• _Assignment_
Your answer should be the complete set of entries, transcribed exactly.
═══ Data for this task ═══
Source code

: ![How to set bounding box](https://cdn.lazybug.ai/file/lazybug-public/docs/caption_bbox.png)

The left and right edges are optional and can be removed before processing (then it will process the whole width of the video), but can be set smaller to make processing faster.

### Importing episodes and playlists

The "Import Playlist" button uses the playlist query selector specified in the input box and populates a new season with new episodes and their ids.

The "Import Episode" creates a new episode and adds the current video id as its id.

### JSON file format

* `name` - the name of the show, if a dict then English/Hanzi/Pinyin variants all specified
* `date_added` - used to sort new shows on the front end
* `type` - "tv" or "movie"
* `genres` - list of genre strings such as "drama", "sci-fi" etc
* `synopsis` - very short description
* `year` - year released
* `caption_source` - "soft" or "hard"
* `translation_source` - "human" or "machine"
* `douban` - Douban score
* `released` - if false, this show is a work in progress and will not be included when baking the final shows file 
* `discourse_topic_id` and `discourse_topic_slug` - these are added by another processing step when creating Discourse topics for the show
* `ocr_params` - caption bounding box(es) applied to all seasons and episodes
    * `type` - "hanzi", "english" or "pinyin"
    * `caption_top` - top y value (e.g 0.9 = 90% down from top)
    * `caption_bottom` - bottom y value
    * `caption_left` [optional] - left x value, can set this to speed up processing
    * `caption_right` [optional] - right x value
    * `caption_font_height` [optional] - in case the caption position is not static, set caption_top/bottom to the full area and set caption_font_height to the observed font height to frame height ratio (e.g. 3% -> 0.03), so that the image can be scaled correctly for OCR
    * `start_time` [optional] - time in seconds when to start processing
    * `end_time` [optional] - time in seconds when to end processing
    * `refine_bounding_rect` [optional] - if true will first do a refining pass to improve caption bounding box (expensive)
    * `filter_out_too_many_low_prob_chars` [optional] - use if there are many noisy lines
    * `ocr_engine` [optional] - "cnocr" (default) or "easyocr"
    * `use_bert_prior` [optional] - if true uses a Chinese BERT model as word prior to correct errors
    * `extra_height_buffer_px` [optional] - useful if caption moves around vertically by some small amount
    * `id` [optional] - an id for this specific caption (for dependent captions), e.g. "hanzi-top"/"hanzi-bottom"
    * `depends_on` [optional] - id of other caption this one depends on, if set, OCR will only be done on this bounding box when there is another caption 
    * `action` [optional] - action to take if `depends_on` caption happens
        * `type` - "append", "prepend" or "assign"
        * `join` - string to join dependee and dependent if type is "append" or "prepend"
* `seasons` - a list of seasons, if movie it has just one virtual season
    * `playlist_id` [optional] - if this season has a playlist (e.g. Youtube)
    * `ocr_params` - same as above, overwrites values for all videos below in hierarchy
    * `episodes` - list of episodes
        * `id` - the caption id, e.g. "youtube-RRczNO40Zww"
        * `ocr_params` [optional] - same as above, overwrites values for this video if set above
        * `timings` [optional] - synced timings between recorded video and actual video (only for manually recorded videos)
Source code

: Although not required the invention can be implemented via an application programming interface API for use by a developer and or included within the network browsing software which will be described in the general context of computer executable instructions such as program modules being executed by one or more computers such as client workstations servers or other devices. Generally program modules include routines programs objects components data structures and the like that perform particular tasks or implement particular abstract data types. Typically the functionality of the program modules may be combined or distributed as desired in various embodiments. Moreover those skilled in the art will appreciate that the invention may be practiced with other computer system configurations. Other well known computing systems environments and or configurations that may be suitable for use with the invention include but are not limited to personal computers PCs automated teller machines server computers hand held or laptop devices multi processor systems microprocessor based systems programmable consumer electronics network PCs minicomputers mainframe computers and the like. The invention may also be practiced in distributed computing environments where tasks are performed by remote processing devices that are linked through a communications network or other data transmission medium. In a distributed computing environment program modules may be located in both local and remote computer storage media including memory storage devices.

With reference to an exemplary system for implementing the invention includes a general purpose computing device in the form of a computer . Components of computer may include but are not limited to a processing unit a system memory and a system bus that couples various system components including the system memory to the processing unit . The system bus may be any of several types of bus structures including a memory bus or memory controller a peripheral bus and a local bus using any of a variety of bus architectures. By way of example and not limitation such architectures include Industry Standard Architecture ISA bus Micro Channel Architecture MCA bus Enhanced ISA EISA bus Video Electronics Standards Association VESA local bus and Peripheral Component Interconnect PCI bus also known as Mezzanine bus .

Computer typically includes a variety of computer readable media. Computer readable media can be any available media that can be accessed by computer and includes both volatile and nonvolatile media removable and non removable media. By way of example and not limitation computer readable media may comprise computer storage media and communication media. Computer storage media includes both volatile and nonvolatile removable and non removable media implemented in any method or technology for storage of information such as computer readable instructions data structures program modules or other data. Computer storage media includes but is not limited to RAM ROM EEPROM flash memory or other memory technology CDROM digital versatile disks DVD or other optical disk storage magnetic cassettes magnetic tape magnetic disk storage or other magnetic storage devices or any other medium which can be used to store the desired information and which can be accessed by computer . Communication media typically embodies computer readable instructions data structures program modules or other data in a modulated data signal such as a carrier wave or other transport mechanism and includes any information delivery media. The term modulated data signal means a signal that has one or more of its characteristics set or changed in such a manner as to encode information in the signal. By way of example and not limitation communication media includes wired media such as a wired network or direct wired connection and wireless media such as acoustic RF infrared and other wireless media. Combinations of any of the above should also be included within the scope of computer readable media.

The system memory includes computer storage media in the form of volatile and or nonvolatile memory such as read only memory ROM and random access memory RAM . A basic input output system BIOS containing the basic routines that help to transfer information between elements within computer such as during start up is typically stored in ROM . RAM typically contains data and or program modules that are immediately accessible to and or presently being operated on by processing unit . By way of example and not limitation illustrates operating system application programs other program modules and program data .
═══
• _Response_
Source code

: ![How to set bounding box](https://cdn.lazybug.ai/file/lazybug-public/docs/caption_bbox.png)

The left and right edges are optional and can be removed before processing (then it will process the whole width of the video), but can be set smaller to make processing faster.

### Importing episodes and playlists

The "Import Playlist" button uses the playlist query selector specified in the input box and populates a new season with new episodes and their ids.

The "Import Episode" creates a new episode and adds the current video id as its id.

### JSON file format

* `name` - the name of the show, if a dict then English/Hanzi/Pinyin variants all specified
* `date_added` - used to sort new shows on the front end
* `type` - "tv" or "movie"
* `genres` - list of genre strings such as "drama", "sci-fi" etc
* `synopsis` - very short description
* `year` - year released
* `caption_source` - "soft" or "hard"
* `translation_source` - "human" or "machine"
* `douban` - Douban score
* `released` - if false, this show is a work in progress and will not be included when baking the final shows file 
* `discourse_topic_id` and `discourse_topic_slug` - these are added by another processing step when creating Discourse topics for the show
* `ocr_params` - caption bounding box(es) applied to all seasons and episodes
    * `type` - "hanzi", "english" or "pinyin"
    * `caption_top` - top y value (e.g 0.9 = 90% down from top)
    * `caption_bottom` - bottom y value
    * `caption_left` [optional] - left x value, can set this to speed up processing
    * `caption_right` [optional] - right x value
    * `caption_font_height` [optional] - in case the caption position is not static, set caption_top/bottom to the full area and set caption_font_height to the observed font height to frame height ratio (e.g. 3% -> 0.03), so that the image can be scaled correctly for OCR
    * `start_time` [optional] - time in seconds when to start processing
    * `end_time` [optional] - time in seconds when to end processing
    * `refine_bounding_rect` [optional] - if true will first do a refining pass to improve caption bounding box (expensive)
    * `filter_out_too_many_low_prob_chars` [optional] - use if there are many noisy lines
    * `ocr_engine` [optional] - "cnocr" (default) or "easyocr"
    * `use_bert_prior` [optional] - if true uses a Chinese BERT model as word prior to correct errors
    * `extra_height_buffer_px` [optional] - useful if caption moves around vertically by some small amount
    * `id` [optional] - an id for this specific caption (for dependent captions), e.g. "hanzi-top"/"hanzi-bottom"
    * `depends_on` [optional] - id of other caption this one depends on, if set, OCR will only be done on this bounding box when there is another caption 
    * `action` [optional] - action to take if `depends_on` caption happens
        * `type` - "append", "prepend" or "assign"
        * `join` - string to join dependee and dependent if type is "append" or "prepend"
* `seasons` - a list of seasons, if movie it has just one virtual season
    * `playlist_id` [optional] - if this season has a playlist (e.g. Youtube)
    * `ocr_params` - same as above, overwrites values for all videos below in hierarchy
    * `episodes` - list of episodes
        * `id` - the caption id, e.g. "youtube-RRczNO40Zww"
        * `ocr_params` [optional] - same as above, overwrites values for this video if set above
        * `timings` [optional] - synced timings between recorded video and actual video (only for manually recorded videos)
Source code

: Although not required the invention can be implemented via an application programming interface API for use by a developer and or included within the network browsing software which will be described in the general context of computer executable instructions such as program modules being executed by one or more computers such as client workstations servers or other devices. Generally program modules include routines programs objects components data structures and the like that perform particular tasks or implement particular abstract data types. Typically the functionality of the program modules may be combined or distributed as desired in various embodiments. Moreover those skilled in the art will appreciate that the invention may be practiced with other computer system configurations. Other well known computing systems environments and or configurations that may be suitable for use with the invention include but are not limited to personal computers PCs automated teller machines server computers hand held or laptop devices multi processor systems microprocessor based systems programmable consumer electronics network PCs minicomputers mainframe computers and the like. The invention may also be practiced in distributed computing environments where tasks are performed by remote processing devices that are linked through a communications network or other data transmission medium. In a distributed computing environment program modules may be located in both local and remote computer storage media including memory storage devices.

With reference to an exemplary system for implementing the invention includes a general purpose computing device in the form of a computer . Components of computer may include but are not limited to a processing unit a system memory and a system bus that couples various system components including the system memory to the processing unit . The system bus may be any of several types of bus structures including a memory bus or memory controller a peripheral bus and a local bus using any of a variety of bus architectures. By way of example and not limitation such architectures include Industry Standard Architecture ISA bus Micro Channel Architecture MCA bus Enhanced ISA EISA bus Video Electronics Standards Association VESA local bus and Peripheral Component Interconnect PCI bus also known as Mezzanine bus .

Computer typically includes a variety of computer readable media. Computer readable media can be any available media that can be accessed by computer and includes both volatile and nonvolatile media removable and non removable media. By way of example and not limitation computer readable media may comprise computer storage media and communication media. Computer storage media includes both volatile and nonvolatile removable and non removable media implemented in any method or technology for storage of information such as computer readable instructions data structures program modules or other data. Computer storage media includes but is not limited to RAM ROM EEPROM flash memory or other memory technology CDROM digital versatile disks DVD or other optical disk storage magnetic cassettes magnetic tape magnetic disk storage or other magnetic storage devices or any other medium which can be used to store the desired information and which can be accessed by computer . Communication media typically embodies computer readable instructions data structures program modules or other data in a modulated data signal such as a carrier wave or other transport mechanism and includes any information delivery media. The term modulated data signal means a signal that has one or more of its characteristics set or changed in such a manner as to encode information in the signal. By way of example and not limitation communication media includes wired media such as a wired network or direct wired connection and wireless media such as acoustic RF infrared and other wireless media. Combinations of any of the above should also be included within the scope of computer readable media.

The system memory includes computer storage media in the form of volatile and or nonvolatile memory such as read only memory ROM and random access memory RAM . A basic input output system BIOS containing the basic routines that help to transfer information between elements within computer such as during start up is typically stored in ROM . RAM typically contains data and or program modules that are immediately accessible to and or presently being operated on by processing unit . By way of example and not limitation illustrates operating system application programs other program modules and program data .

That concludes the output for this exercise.